The worst performing is shirt, which was the hardest for me to identify

_ = plot_confusion_matrix(labels_valid, preds)

png

Let’s grab an example where we the label was Shirt and we predicted T-shirt/top.

It looks like a t-shirt to me

img = images_valid[(np.array(preds) == 'T-shirt/top') & (labels_valid == 'Shirt')][0]
plt.imshow(img, cmap='Greys')
<matplotlib.image.AxesImage at 0x7f6730683a50>

png

And we can see the nearby items that led to the prediction.

k = 5

n = t.get_nns_by_vector(img.flatten(), k)

_ = show_images(images_train, labels_train, nrows=1, ncols=k, indices=n)

png

Another example is a pair of trousers the model guessed was a dress

img = images_valid[(np.array(preds) == 'Dress') & (labels_valid == 'Trouser')][0]
plt.imshow(img, cmap='Greys')
<matplotlib.image.AxesImage at 0x7f67302bb290>

png
n = t.get_nns_by_vector(img.flatten(), k)
_ = show_images(images_train, labels_train, nrows=1, ncols=k, indices=n)

png

There’s no obvious way to improve the model, so let’s do a hyperparameter search for the best k

%%time

accs = {}
for k in [1,5,10,20,100]:
    preds = [ann_pred(i, k=k) for i in images_valid]
    accs[k] = np.mean(preds == labels_valid)
CPU times: user 1min 8s, sys: 10 ms, total: 1min 8s
Wall time: 1min 8s

It looks like 5 is marginally better

pd.Series(accs).sort_values(ascending=False).to_frame()
0
5 0.848750
10 0.841750
1 0.841083
20 0.832833
100 0.806250

Now we have our best prototype model lets evaluate on the test set, and we get an accuracy of around 85%. Comparing with the benchmarks using sklearn this is about what they get with KNN methods (and it looks like using Manhattan Distance, aka l^p with p=1, would do slightly better).

Given the very best methods get around 90% (or up to 94% with convolutional neural networks) this is quite good!

%%time
preds = [ann_pred(i, k=5) for i in images_test]
np.mean(preds == labels_test)
CPU times: user 10.5 s, sys: 502 µs, total: 10.5 s
Wall time: 10.5 s





0.849

Of course we could have done this all in a few lines of sklearn.
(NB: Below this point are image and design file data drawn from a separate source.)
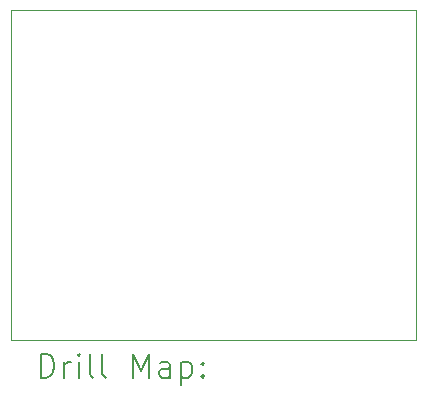
<source format=gbr>
%TF.GenerationSoftware,KiCad,Pcbnew,(6.0.8)*%
%TF.CreationDate,2023-06-05T07:52:35+02:00*%
%TF.ProjectId,SCS_dongle,5343535f-646f-46e6-976c-652e6b696361,rev?*%
%TF.SameCoordinates,Original*%
%TF.FileFunction,Drillmap*%
%TF.FilePolarity,Positive*%
%FSLAX45Y45*%
G04 Gerber Fmt 4.5, Leading zero omitted, Abs format (unit mm)*
G04 Created by KiCad (PCBNEW (6.0.8)) date 2023-06-05 07:52:35*
%MOMM*%
%LPD*%
G01*
G04 APERTURE LIST*
%ADD10C,0.100000*%
%ADD11C,0.200000*%
G04 APERTURE END LIST*
D10*
X14224000Y-7112000D02*
X17653000Y-7112000D01*
X17653000Y-7112000D02*
X17653000Y-9906000D01*
X17653000Y-9906000D02*
X14224000Y-9906000D01*
X14224000Y-9906000D02*
X14224000Y-7112000D01*
D11*
X14476619Y-10221476D02*
X14476619Y-10021476D01*
X14524238Y-10021476D01*
X14552809Y-10031000D01*
X14571857Y-10050048D01*
X14581381Y-10069095D01*
X14590905Y-10107190D01*
X14590905Y-10135762D01*
X14581381Y-10173857D01*
X14571857Y-10192905D01*
X14552809Y-10211952D01*
X14524238Y-10221476D01*
X14476619Y-10221476D01*
X14676619Y-10221476D02*
X14676619Y-10088143D01*
X14676619Y-10126238D02*
X14686143Y-10107190D01*
X14695667Y-10097667D01*
X14714714Y-10088143D01*
X14733762Y-10088143D01*
X14800428Y-10221476D02*
X14800428Y-10088143D01*
X14800428Y-10021476D02*
X14790905Y-10031000D01*
X14800428Y-10040524D01*
X14809952Y-10031000D01*
X14800428Y-10021476D01*
X14800428Y-10040524D01*
X14924238Y-10221476D02*
X14905190Y-10211952D01*
X14895667Y-10192905D01*
X14895667Y-10021476D01*
X15029000Y-10221476D02*
X15009952Y-10211952D01*
X15000428Y-10192905D01*
X15000428Y-10021476D01*
X15257571Y-10221476D02*
X15257571Y-10021476D01*
X15324238Y-10164333D01*
X15390905Y-10021476D01*
X15390905Y-10221476D01*
X15571857Y-10221476D02*
X15571857Y-10116714D01*
X15562333Y-10097667D01*
X15543286Y-10088143D01*
X15505190Y-10088143D01*
X15486143Y-10097667D01*
X15571857Y-10211952D02*
X15552809Y-10221476D01*
X15505190Y-10221476D01*
X15486143Y-10211952D01*
X15476619Y-10192905D01*
X15476619Y-10173857D01*
X15486143Y-10154810D01*
X15505190Y-10145286D01*
X15552809Y-10145286D01*
X15571857Y-10135762D01*
X15667095Y-10088143D02*
X15667095Y-10288143D01*
X15667095Y-10097667D02*
X15686143Y-10088143D01*
X15724238Y-10088143D01*
X15743286Y-10097667D01*
X15752809Y-10107190D01*
X15762333Y-10126238D01*
X15762333Y-10183381D01*
X15752809Y-10202429D01*
X15743286Y-10211952D01*
X15724238Y-10221476D01*
X15686143Y-10221476D01*
X15667095Y-10211952D01*
X15848048Y-10202429D02*
X15857571Y-10211952D01*
X15848048Y-10221476D01*
X15838524Y-10211952D01*
X15848048Y-10202429D01*
X15848048Y-10221476D01*
X15848048Y-10097667D02*
X15857571Y-10107190D01*
X15848048Y-10116714D01*
X15838524Y-10107190D01*
X15848048Y-10097667D01*
X15848048Y-10116714D01*
M02*

</source>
But by looking through understanding how it works and looking at the images we get a much better idea of why we get these results, and maybe ideas on how to improve it. (I expect the sklearn method below does better by standardizing the features before computing distances; that would be an interesting exercise.)

%%time
from sklearn.neighbors import KNeighborsClassifier
from sklearn.metrics import accuracy_score

knn = KNeighborsClassifier()
knn.fit(df.filter(like='pixel', axis=1), df['label'])

preds = knn.predict(df_test.filter(like='pixel', axis=1))
accuracy_score(df_test['label'], preds)
CPU times: user 1min 9s, sys: 8.63 s, total: 1min 18s
Wall time: 30.9 s





0.8589

Prototype methods are remarkably simple, quick to train and flexible. Because the images here are so simple we get good results on the pixels directly. For more complex datatypes we could use derived features; in particular the activations from a pretrained neural network such as Resnet, BERT, or CLIP can work well.

For more on prototype methods read Chapter 13 of The Elements of Statistical Learning.